From the very first line of the records through the line that contains "# Compute uncorrected", repeat everything exactly except the pictures, and add nothing.
▼▼▼
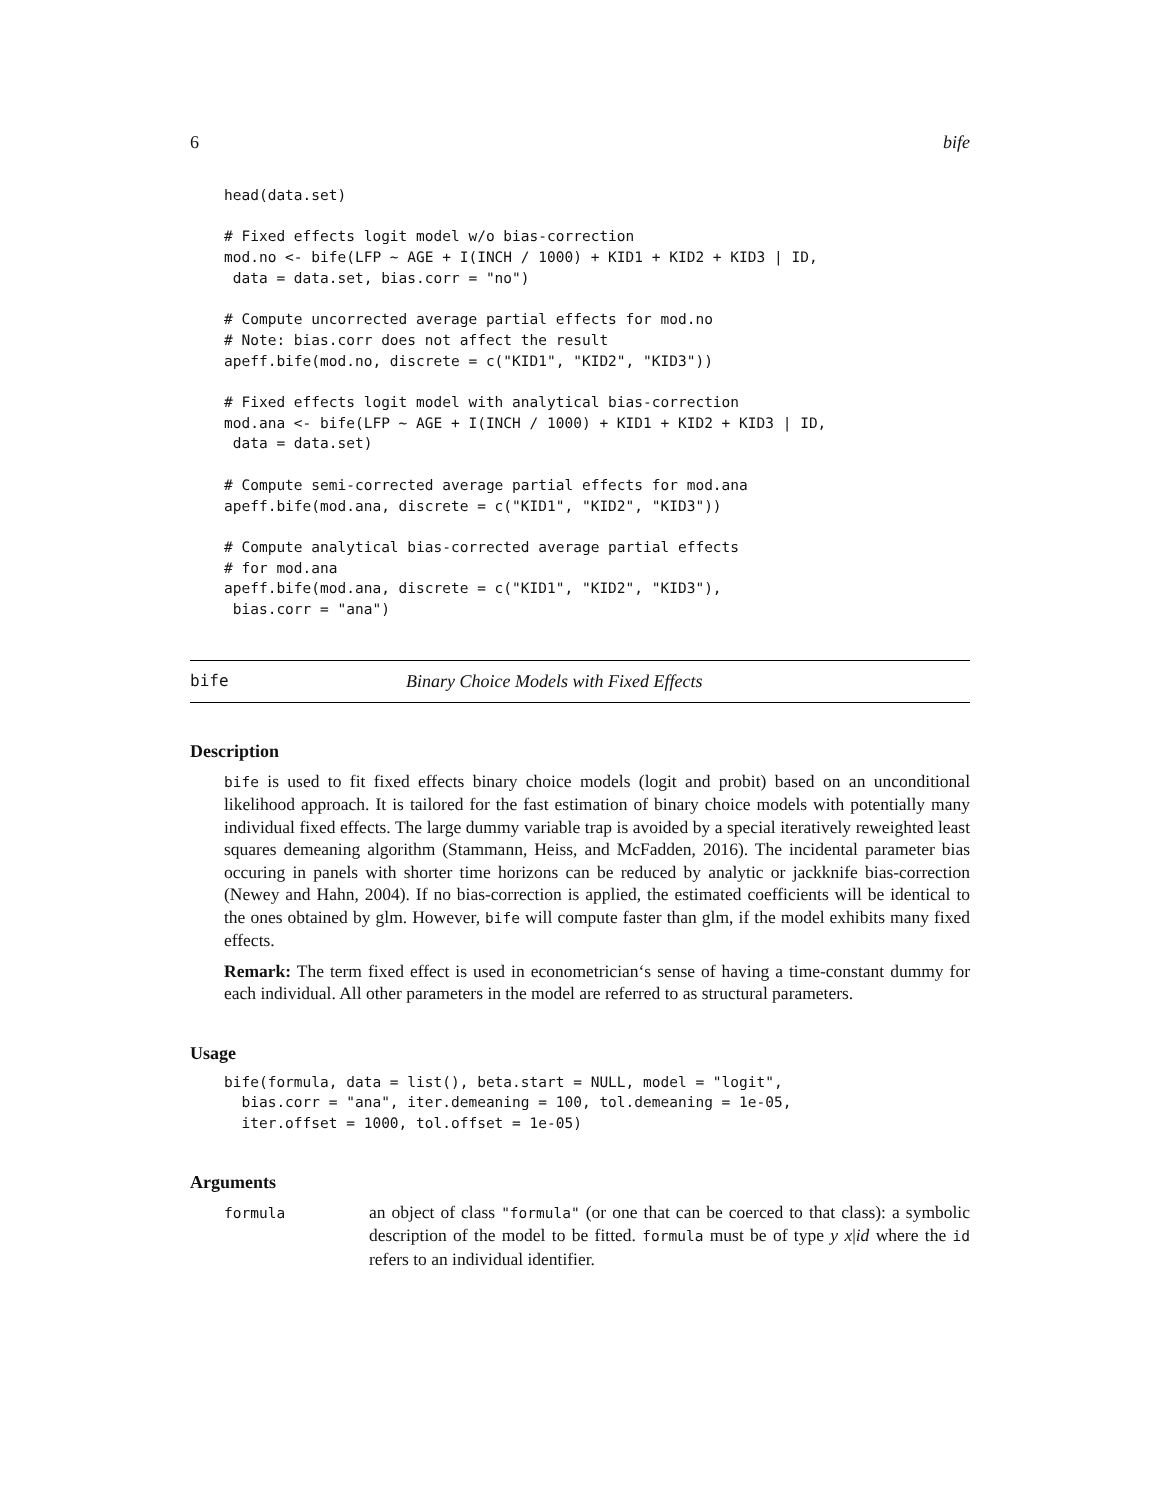6 bife
head(data.set)

# Fixed effects logit model w/o bias-correction
mod.no <- bife(LFP ~ AGE + I(INCH / 1000) + KID1 + KID2 + KID3 | ID,
 data = data.set, bias.corr = "no")

# Compute uncorrected average partial effects for mod.no
# Note: bias.corr does not affect the result
apeff.bife(mod.no, discrete = c("KID1", "KID2", "KID3"))

# Fixed effects logit model with analytical bias-correction
mod.ana <- bife(LFP ~ AGE + I(INCH / 1000) + KID1 + KID2 + KID3 | ID,
 data = data.set)

# Compute semi-corrected average partial effects for mod.ana
apeff.bife(mod.ana, discrete = c("KID1", "KID2", "KID3"))

# Compute analytical bias-corrected average partial effects
# for mod.ana
apeff.bife(mod.ana, discrete = c("KID1", "KID2", "KID3"),
 bias.corr = "ana")
bife Binary Choice Models with Fixed Effects
Description
bife is used to fit fixed effects binary choice models (logit and probit) based on an unconditional likelihood approach. It is tailored for the fast estimation of binary choice models with potentially many individual fixed effects. The large dummy variable trap is avoided by a special iteratively reweighted least squares demeaning algorithm (Stammann, Heiss, and McFadden, 2016). The incidental parameter bias occuring in panels with shorter time horizons can be reduced by analytic or jackknife bias-correction (Newey and Hahn, 2004). If no bias-correction is applied, the estimated coefficients will be identical to the ones obtained by glm. However, bife will compute faster than glm, if the model exhibits many fixed effects.
Remark: The term fixed effect is used in econometrician‘s sense of having a time-constant dummy for each individual. All other parameters in the model are referred to as structural parameters.
Usage
bife(formula, data = list(), beta.start = NULL, model = "logit",
  bias.corr = "ana", iter.demeaning = 100, tol.demeaning = 1e-05,
  iter.offset = 1000, tol.offset = 1e-05)
Arguments
formula an object of class "formula" (or one that can be coerced to that class): a symbolic description of the model to be fitted. formula must be of type y x|id where the id refers to an individual identifier.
▲▲▲
§ Solved problem
6 bife
head(data.set)

# Fixed effects logit model w/o bias-correction
mod.no <- bife(LFP ~ AGE + I(INCH / 1000) + KID1 + KID2 + KID3 | ID,
 data = data.set, bias.corr = "no")

# Compute uncorrected average partial effects for mod.no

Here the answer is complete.